→ **TASK DETAILS**
Using the listing below, reproduce exactly the lines from the one with "left eye: (314, 351)" through the last, with all pictures left out.
....
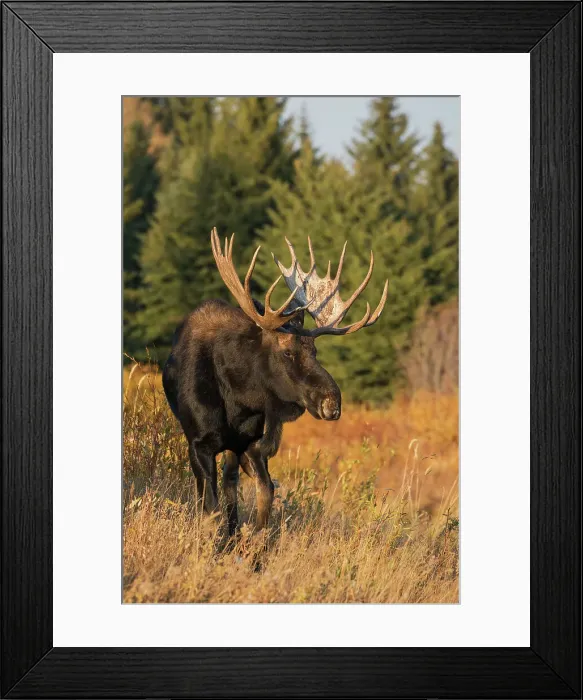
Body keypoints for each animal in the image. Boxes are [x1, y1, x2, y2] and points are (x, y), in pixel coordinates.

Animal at [162, 228, 388, 535]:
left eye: (314, 351)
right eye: (287, 351)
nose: (332, 402)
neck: (238, 401)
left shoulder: (252, 443)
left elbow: (264, 497)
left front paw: (254, 541)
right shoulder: (199, 444)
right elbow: (210, 508)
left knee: (232, 485)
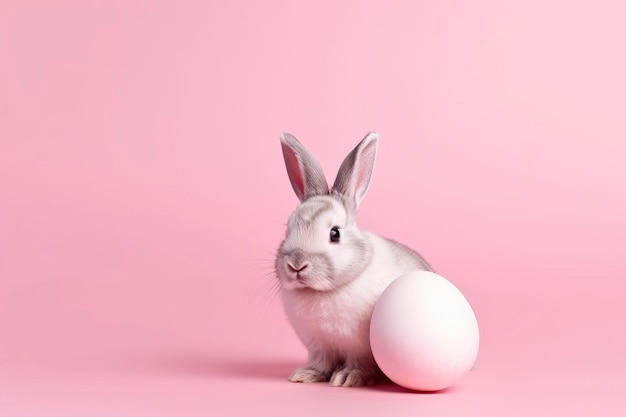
....
→ **TASK RESPONSE**
left eye: (314, 351)
right eye: (287, 351)
nose: (332, 402)
neck: (238, 401)
left shoulder: (252, 443)
left elbow: (264, 497)
left front paw: (254, 541)
right shoulder: (199, 444)
right elbow: (210, 508)
left knee: (232, 485)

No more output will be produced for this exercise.